My situation is I wanted to upgrade from a 1999 manual Nissan Pulsar to a zero emissions vehicle that will serve me well in retirement doing mainly short journeys around Auckland but several journeys a year to Taupo. I have one-car garaging only and will somewhat regretfully have to farewell the ageing Pulsar.
I thought I'd done the necessary homework on the "range anxiety" issue, but having now read all 60 plus pages on this thread, I'm not so sure. Currently, I drive from north of Auckland to Taupo with one refuelling stop in Cambridge. I didn't accept that the 30kWh LEAF has the 200km range frequently mentioned in the headings of dealers' advertisements; I did accept the "realistic" view of various online reviewers that the 30kWh's true range was between 160km and 190km. That's okay then, I thought -- a first recharge at Te Kauwhata, then a top-up to 100% in Cambridge for the remaining 134km to Taupo, leaving me with a margin of 26km to spare out of the 160km.

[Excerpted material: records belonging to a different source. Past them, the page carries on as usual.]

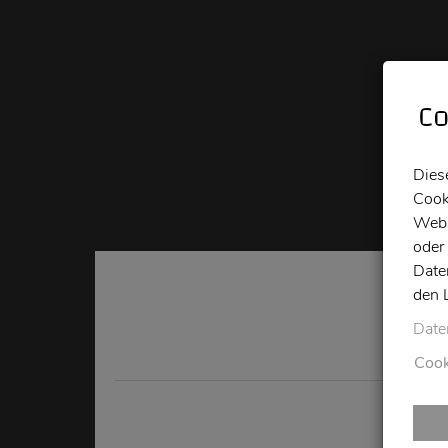
Co
Dies
Cook
Webs
oder
Date
den 
Date
Cook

This gave me peace of mind till I came across a message here from Linuxluver about an Auckland to Wellington trip. The Cambridge-Taupo leg was "horrendous" apparently, even for an experienced EV driver using all the tricks like trailing behind big trucks (ugh!!).

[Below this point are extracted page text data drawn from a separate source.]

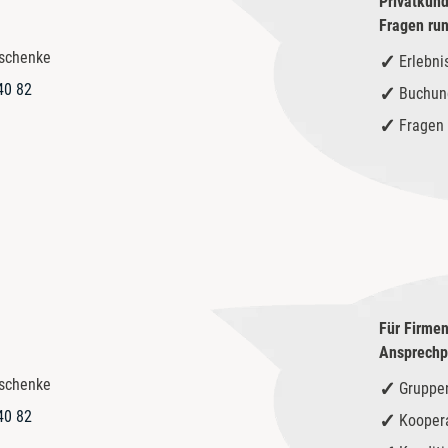
Privatkund
Fragen ru
eschenke
Erlebni
40 82
Buchun
Fragen 
Für Firmen
Ansprechpa
eschenke
Gruppe
40 82
Kooper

The planned fast chargers at Tirau and Tokoroa are still not in place -- just hoped for "by the end of the year", same as they were in 2016 I believe.
Has anyone else here besides Linuxluver tackled the Cambridge-Taupo journey in a 30kWh LEAF and what was their experience please? Should I be banking on the chance of a successful expedition in early November in my near-new LEAF? What pre-arrangements can be made to avert disappointment and huge inconvenience? What do you do if you run out of charge when the surrounding terrain is nothing but forestry blocks?

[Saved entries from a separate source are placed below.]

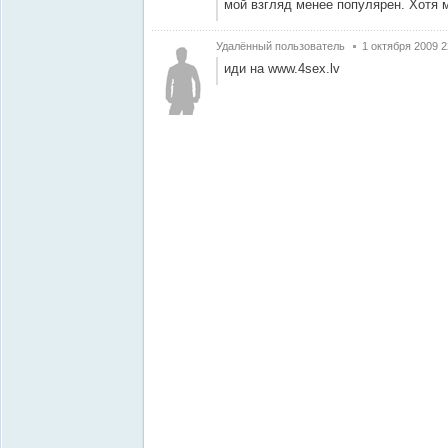
мой взгляд менее популярен. Хотя м
Удалённый пользователь
1 октября 2009 2
иди на www.4sex.lv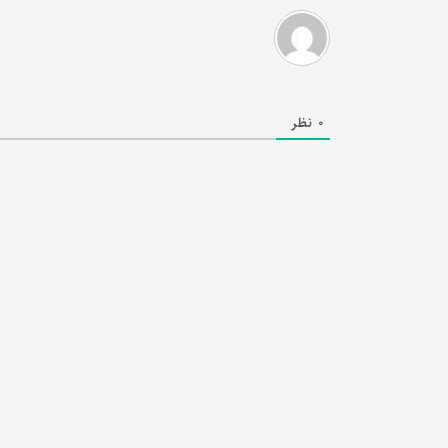
0
نظر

If you bought a Leaf with adaptive cruise control (ability to follow a vehicle from at a set distance with the car cruise control computer controlling the speed to keep the distance) you can follow a giant truck and have nearly no wind resistance all the way. But I strongly recommend getting one with crash avoidance system (autamatic emergency braking) just in case. Also make sure the truck is not white.